Plutôt que de continuer à voir dans ces retours massifs un “recul”, voire un “échec”, n’est-il pas temps, plutôt, d’admettre qu’ils ont vocation à perdurer, et penser collectivement le passage à l’âge adulte des jeunes générations sur un mode plus solidaire ? A rebours du discours très à la mode du “choc des générations”- récemment actualisé sous la forme “Ok Boomer” – les faits semblent indiquer que l’avenir se construit déjà dans le sens d’un renforcement des liens intergénérationnels. En 2018, 80% des parents français apportaient un soutien financier à leurs enfants âgés de 18 à 24 ans. “La situation économique est telle, note le sociologue Claude Martin, que les parents qui en ont la possibilité semblent obligés d’investir de plus en plus de ressources pour leurs enfants qui font face à des difficultés économiques et sociales croissantes lors de leur transition vers l’âge adulte. ”
Mais ce que la période de confinement aura permis de révéler, c’est que cette solidarité ne s’exprime pas à sens unique, loin s’en faut, et qu’elle se décline bien au-delà des seuls aspects matériels. Comme le rappelait dans son dernier ouvrage le journaliste Vincent Cocquebert, dynamiteur en chef du présumé “choc des générations”, la plupart des études réalisées sur les jeunes adultes démontrent le retour d’un fort attachement à la cellule familiale, redevenue une source de soutien affectif et moral très forte, notamment pendant la pandémie. Les jeunes expriment également une solidarité croissante envers leurs aînés.

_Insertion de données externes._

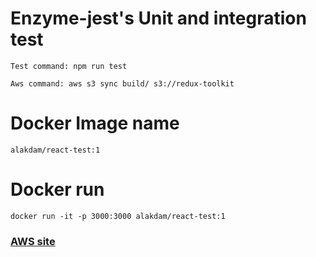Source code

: # Enzyme-jest's Unit and integration test

```
Test command: npm run test
```

```
Aws command: aws s3 sync build/ s3://redux-toolkit
```

# Docker Image name

```
alakdam/react-test:1
```

# Docker run

```
docker run -it -p 3000:3000 alakdam/react-test:1
```


### [AWS site](http://redux-toolkit.s3-website-us-east-1.amazonaws.com/)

Cette solidarité n’a fait que croître lors du confinement, puisqu’une première étude indique une augmentation de 40% des intentions de solidarité intergénérationnelle chez les 18-24 ans durant la période.
Demeure pourtant cet écart persistant entre la réalité des pratiques dans la sphère intime – une importance croissante accordée à la famille et un resserrement des liens intergénérationnels – et un débat public dominé par l’éternelle rengaine de la lutte des âges, empêchant les décideurs publics de tirer les enseignements de ces mutations sociétales. “Il faudrait parvenir à dé-domicilier cette solidarité, indique Vincent Cocquebert. “Aujourd’hui, nous assistons à une sorte de privatisation des solidarités intergénérationnelles, symptomatique de l’archipellisation de notre société. Nous devons parvenir à comprendre que les bouleversements actuels, au sein de la famille, nous indiquent un mode d’organisation sociale et des types de solidarité qui fonctionnent et pourraient être déclinés à plus grande échelle, voire même faire l’objet d’un nouveau pacte générationnel.”